Knowing how the variance is distributed tells us what algorithms may work best with our data. Some algorithms focus on the variables that have the most information and make decisions/rules based on them, even if they aren’t optimal for the overall solution. These algorithms are known as “greedy” algorithms. If you have a data set where the first few PCs are explaining the vast majority of the data you may want to look at algorithms that account for this (which we’ll explore when we start modeling).

The second thing PCA can be useful for, though not in this example, is if you have hundreds, thousands, tens of thousands, etc. of features it can both be computational expensive and break down the math of certain algorithms.

Let’s say you have a data set with 1,000 variables. Many of them don’t really give you any information, and if they do they might be highly correlated to other variables (e.g., distance from a shoreline and risk of flood). Not only will these highly correlated variables make a linear regression far less reliable, you’re also computing a lot of variables that aren’t only redundant, they’re actually harmful.

Instead of running your analysis on the full 1,000 variable data set you could run a PCA on it and pick the first n PCs that account for a specific amount of variance (I tend to aim for ~80%). This not only allows you to run your analysis on a much smaller data set (typically single digits of variables) but it also avoid algorithmic issues. In our case below, I wouldn’t actually employ PCA for the latter benefit given the variance is pretty well distributed but knowing how the variance is distributed is nonetheless useful information.

The `DataExplorer`

package is an **amazing** tool for a quick look at what your data looks like and what potential steps you will need to take given the shape of your data.

### ggplot

Much like tidyverse, ggplot is a universe of its own. You could literally make a career focusing on ggplot, but obviously that is outside the scope of what we are trying to do here.

Suffice to say it is the go-to visualization package in R, and it is extremely powerful and robust. While I don’t know if we’ll do a separate post about it, it will (I think) come up naturally throughout this series so I will not dwell on it here.
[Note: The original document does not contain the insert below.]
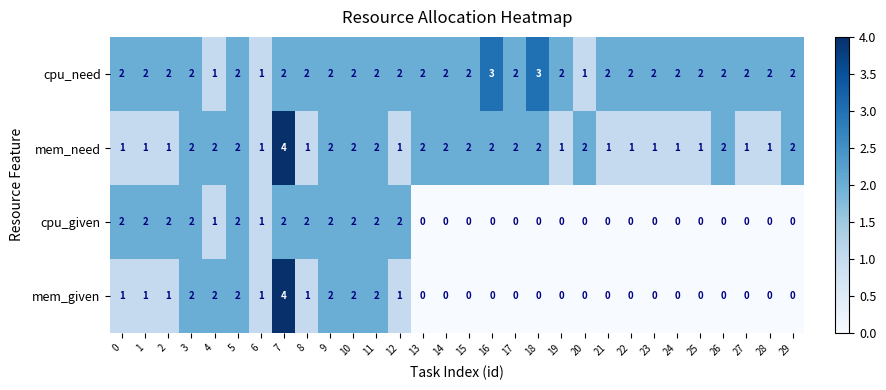

How many series are shown in this chart?

4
If you want to jump ahead a bit there are a bunch of amazing ggplot resources, such as the R Graph Library.

### What’s Next?

Next we get into (for me anyway) the really fun stuff. We start cleaning the data, creating new variables, and get the data prepped for some machine learning. We’ll dig into the code referenced before that gave us the positional data that we performed EDA on in this post.
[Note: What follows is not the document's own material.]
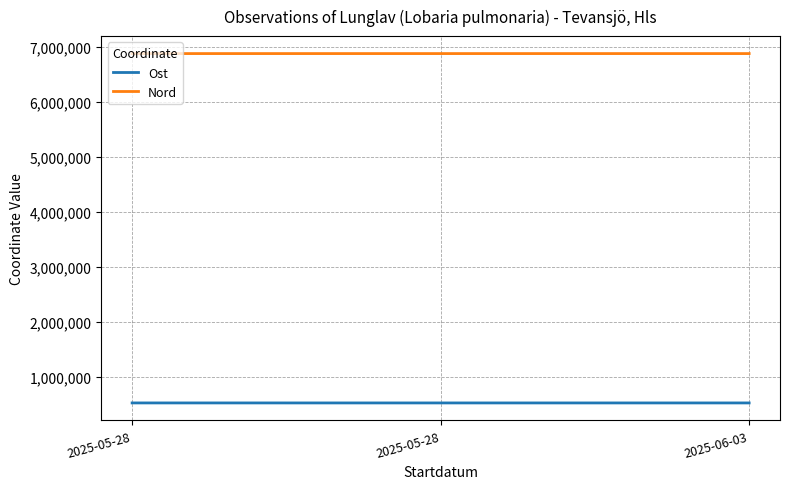

Which series has the largest total across all categories?

Nord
The next post will be **much more** of a deep dive into the tidyverse, as well as why we do (and don’t) create new features for our data set.

That’s what’s next!

If this pops it’ll be an awesome series of posts but it’s too soon to tell.

A criminal underrated film.

Even though the `team`

variable is a factor in the real data, I converted it to a character to show how `summary`

works for characters. Going forward it will be a factor.